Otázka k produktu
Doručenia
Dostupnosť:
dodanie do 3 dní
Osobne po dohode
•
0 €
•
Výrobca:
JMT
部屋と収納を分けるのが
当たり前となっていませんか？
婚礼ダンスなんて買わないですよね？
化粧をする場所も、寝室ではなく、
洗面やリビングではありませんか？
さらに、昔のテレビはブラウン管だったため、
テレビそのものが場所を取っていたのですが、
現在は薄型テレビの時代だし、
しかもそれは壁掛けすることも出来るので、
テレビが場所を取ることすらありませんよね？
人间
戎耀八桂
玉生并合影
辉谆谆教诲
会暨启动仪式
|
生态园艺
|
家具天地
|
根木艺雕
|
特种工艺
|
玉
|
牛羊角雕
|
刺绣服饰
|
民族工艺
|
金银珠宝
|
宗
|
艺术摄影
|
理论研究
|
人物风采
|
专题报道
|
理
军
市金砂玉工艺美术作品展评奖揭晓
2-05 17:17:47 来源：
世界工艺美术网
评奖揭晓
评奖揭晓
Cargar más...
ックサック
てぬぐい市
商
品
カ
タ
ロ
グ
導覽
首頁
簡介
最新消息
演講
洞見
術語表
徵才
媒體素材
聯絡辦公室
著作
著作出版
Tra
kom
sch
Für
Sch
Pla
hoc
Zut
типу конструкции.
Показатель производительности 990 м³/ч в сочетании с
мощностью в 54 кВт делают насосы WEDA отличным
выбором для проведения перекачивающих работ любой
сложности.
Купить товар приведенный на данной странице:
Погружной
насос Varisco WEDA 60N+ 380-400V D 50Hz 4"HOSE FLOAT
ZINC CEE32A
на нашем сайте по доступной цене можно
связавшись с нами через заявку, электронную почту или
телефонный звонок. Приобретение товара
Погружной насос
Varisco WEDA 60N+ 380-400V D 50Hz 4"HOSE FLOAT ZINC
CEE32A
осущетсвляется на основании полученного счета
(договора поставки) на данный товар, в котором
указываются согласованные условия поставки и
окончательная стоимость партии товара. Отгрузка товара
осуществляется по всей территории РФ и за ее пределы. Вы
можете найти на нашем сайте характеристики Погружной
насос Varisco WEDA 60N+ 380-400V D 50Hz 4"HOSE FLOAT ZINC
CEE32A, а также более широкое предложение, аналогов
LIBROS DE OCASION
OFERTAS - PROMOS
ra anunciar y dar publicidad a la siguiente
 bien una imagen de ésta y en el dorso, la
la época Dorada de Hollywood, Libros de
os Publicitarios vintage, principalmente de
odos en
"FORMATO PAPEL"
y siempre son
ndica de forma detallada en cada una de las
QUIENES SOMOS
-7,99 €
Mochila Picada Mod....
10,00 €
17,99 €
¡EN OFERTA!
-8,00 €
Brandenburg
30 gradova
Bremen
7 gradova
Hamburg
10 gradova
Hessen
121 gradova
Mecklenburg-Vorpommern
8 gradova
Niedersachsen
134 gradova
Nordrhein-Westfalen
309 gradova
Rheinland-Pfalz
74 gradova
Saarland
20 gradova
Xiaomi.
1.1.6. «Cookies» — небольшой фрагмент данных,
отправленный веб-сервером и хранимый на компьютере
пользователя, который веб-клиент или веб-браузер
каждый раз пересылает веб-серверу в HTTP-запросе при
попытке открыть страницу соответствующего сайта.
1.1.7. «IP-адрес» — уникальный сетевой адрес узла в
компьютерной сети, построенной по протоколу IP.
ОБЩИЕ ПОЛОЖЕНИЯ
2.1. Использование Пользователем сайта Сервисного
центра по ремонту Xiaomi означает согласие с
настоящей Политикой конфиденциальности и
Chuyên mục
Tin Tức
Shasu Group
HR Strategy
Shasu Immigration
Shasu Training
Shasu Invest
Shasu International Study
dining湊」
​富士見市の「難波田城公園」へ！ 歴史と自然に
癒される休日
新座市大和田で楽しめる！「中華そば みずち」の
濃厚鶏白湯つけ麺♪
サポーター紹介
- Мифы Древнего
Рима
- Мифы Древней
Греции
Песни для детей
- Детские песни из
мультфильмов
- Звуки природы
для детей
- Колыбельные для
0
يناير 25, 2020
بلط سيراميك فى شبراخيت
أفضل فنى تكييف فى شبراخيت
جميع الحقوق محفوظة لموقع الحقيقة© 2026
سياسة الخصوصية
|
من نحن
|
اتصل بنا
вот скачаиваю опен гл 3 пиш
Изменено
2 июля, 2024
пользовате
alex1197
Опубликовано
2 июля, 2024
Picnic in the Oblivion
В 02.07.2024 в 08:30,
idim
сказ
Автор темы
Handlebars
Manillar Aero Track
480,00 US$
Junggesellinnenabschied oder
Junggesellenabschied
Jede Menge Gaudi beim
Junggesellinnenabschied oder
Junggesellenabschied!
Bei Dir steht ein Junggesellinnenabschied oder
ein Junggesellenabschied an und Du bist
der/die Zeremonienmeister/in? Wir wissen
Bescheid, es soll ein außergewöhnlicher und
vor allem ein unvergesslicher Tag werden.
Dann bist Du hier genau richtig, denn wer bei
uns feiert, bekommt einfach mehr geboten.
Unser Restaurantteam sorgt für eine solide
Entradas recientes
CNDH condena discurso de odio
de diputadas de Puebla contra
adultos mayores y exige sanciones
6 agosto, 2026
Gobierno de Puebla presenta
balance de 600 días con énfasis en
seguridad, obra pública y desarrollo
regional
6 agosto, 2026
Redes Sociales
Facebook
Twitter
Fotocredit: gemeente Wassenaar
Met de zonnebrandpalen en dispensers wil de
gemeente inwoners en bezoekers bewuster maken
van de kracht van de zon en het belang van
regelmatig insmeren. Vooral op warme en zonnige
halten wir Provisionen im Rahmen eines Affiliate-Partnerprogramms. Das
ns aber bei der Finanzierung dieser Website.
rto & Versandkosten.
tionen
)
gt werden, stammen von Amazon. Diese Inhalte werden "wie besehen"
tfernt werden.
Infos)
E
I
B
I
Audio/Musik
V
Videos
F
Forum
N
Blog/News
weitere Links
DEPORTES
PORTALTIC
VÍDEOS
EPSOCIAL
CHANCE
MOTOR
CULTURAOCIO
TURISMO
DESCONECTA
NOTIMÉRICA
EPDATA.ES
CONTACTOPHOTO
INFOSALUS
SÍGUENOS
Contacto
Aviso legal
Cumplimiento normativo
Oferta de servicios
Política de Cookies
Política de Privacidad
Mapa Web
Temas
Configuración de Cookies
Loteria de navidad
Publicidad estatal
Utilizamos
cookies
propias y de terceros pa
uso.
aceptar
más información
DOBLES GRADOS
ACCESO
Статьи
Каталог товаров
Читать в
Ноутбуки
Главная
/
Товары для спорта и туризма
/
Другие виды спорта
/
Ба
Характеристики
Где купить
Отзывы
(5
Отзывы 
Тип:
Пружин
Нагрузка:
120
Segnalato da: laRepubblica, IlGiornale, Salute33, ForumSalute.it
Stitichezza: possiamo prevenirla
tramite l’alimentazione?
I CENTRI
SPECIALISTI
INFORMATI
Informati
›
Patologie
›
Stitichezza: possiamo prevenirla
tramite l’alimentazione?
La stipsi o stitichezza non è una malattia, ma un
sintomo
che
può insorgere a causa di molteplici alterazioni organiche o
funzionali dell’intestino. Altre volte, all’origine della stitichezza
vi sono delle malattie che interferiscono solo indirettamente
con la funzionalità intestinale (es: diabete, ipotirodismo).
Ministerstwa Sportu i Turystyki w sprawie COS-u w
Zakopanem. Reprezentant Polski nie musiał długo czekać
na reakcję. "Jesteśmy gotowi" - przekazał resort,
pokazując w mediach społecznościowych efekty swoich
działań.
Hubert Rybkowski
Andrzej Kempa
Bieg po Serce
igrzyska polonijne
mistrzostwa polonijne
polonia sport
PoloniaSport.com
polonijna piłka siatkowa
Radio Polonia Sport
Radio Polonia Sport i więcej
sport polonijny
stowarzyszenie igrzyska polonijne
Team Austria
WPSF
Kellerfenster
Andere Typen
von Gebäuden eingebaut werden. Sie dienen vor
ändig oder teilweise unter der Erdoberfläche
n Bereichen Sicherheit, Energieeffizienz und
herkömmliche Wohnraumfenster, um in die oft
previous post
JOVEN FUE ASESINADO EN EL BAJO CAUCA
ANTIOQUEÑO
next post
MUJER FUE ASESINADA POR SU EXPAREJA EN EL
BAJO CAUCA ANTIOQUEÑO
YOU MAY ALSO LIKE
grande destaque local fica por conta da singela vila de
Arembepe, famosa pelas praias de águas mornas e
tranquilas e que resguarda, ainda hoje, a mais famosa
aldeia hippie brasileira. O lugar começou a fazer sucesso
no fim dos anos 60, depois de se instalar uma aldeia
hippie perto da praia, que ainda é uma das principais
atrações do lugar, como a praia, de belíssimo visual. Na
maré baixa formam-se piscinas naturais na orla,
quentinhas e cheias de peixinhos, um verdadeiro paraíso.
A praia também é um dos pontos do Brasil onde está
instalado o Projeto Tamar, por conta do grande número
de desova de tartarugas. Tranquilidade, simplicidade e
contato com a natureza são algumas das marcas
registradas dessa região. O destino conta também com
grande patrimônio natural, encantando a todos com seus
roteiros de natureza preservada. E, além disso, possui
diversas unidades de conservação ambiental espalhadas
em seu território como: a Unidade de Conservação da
══════════════════════════════
**Task prompt**
Quote in full each line from the top of the records above through the line with "типу конструкции."; stop after that line.

**Exercise response**
Otázka k produktu
Doručenia
Dostupnosť:
dodanie do 3 dní
Osobne po dohode
•
0 €
•
Výrobca:
JMT
部屋と収納を分けるのが
当たり前となっていませんか？
婚礼ダンスなんて買わないですよね？
化粧をする場所も、寝室ではなく、
洗面やリビングではありませんか？
さらに、昔のテレビはブラウン管だったため、
テレビそのものが場所を取っていたのですが、
現在は薄型テレビの時代だし、
しかもそれは壁掛けすることも出来るので、
テレビが場所を取ることすらありませんよね？
人间
戎耀八桂
玉生并合影
辉谆谆教诲
会暨启动仪式
|
生态园艺
|
家具天地
|
根木艺雕
|
特种工艺
|
玉
|
牛羊角雕
|
刺绣服饰
|
民族工艺
|
金银珠宝
|
宗
|
艺术摄影
|
理论研究
|
人物风采
|
专题报道
|
理
军
市金砂玉工艺美术作品展评奖揭晓
2-05 17:17:47 来源：
世界工艺美术网
评奖揭晓
评奖揭晓
Cargar más...
ックサック
てぬぐい市
商
品
カ
タ
ロ
グ
導覽
首頁
簡介
最新消息
演講
洞見
術語表
徵才
媒體素材
聯絡辦公室
著作
著作出版
Tra
kom
sch
Für
Sch
Pla
hoc
Zut
типу конструкции.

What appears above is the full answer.